L'enquête de Mathieu va le mener de Paris à Besançon et jusqu'en Italie, au Saint Siège, où il passe de révélations en contre-indices, cependant une figure se dessine derrière le chemin, jalonné de cadavres et d'EMI (Experience de Mort Imminente)... Le Diable... Mais existe-t-il vraiment ?

Autant le dernier roman de Grangé m'avait paru limpide et m'avait fortement déçu, autant celui-ci m'a ravi. Tout d'abord parce qu'il aborde un point de vue généralement passé sous silence : celui de la religion dans notre société. Ensuite parce que je me suis laissé prendre au piège, suivant l'enquête de Mat persuadé que le suicide de son ami a été provoqué par quelqu'un, et refusant de baisser les bras.
Enfin, le rythme ne faiblit pas, les explications sont claires, précises, directes (on est loin d'un Dan Brown qui se perd en symboliques...) et font avancer le schmilblick.

Le bémol ? Malgré tout, il faut avouer que Grangé n'a pas le style de Chattam pour les descriptions et la plongée dans les abîmes de l'esprit criminel reste superficielle.

Un excellent ouvrage malgré tout pour passer un moment de lecture agréable.

Autres romans de Jean-Christophe Grangé :
La ligne noire
L'empire des loups
Miserere
La forêt des Mânes

Cœur de chene

Extrait :

Notre groupe, qui comptait huit officiers de police, était surtout un tandem.

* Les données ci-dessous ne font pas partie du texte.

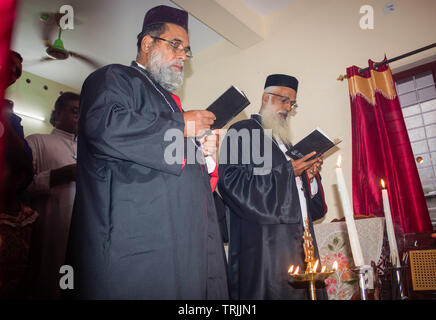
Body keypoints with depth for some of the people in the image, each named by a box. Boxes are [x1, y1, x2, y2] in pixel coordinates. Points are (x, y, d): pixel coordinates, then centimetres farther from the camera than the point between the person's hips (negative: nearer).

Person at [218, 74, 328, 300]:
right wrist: (288, 171, -12)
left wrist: (309, 176, 4)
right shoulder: (241, 132, -1)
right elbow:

Nos démarches différaient – et se complétaient. Je jouais le Père la Rigueur, demandant une mise en examen seulement lorsque je possédais un dossier béton. Luc prenait des risques et utilisait toutes sortes de méthodes pour confondre les suspects. Menaces, violence – et théâtre. Ses techniques préférées : simuler un anniversaire dans les bureaux du 36,pour amadouer un type en garde à vue ; jouer au fou de Dieu incontrôlable pour terrifier un mis en examen ; bluffer sur les preuves qu'il détenait au point d'embarquer son suspect pour la Santé, et le faire avouer en route.
J'étais un caméléon, discret, précis, intégré au décor. Luc était un acteur, un cabot, toujours dans l'esbroufe. Il mentait, manipulait, frappait – et décrochait la vérité. Il jouissait de cette situation qui donnait raison à son cynisme. Pour réussir, trahir sa propre doctrine, utiliser les armes de l'ennemi, devenir un démon pour le démon ! Il aimait ce rôle de martyr obligé de se corrompre pour servir son Dieu. Son absolution était le taux d'élucidation de notre groupe – le plus performant de la brigade.
De mon côté, je n'avais plus d'illusion. Il y avait longtemps que mes pudeurs de catho avaient disparu. Impossible de remuer la merde sans être éclaboussé. Impossible d'obtenir des aveux sans devenir violent ou menteur. Mais ma ligne de conduite n'était jamais complaisante – ces écarts n'étaient pas mes méthodes prioritaires, et quand je devais les utiliser, c'était toujours le remords aux fesses.
Entre ces deux positions, nous avions trouvé un équilibre. Et cette balance était réglée au milligramme, grâce à l'amitié. Nous nous retrouvions adultes, comme nous nous étions découverts adolescents. Même humour, même passion du boulot, même ferveur religieuse. [...]
Nos résultats s'envolèrent.
En une année, plus de trente arrestations. Une blague circulait dans les couloirs du 36 : « La criminalité augmente ? Non : les culs-bénits ont remonté leurs manches ! » On aimait ce surnom. On aimait notre image, différente et démodée. On aimait surtout faire équipe.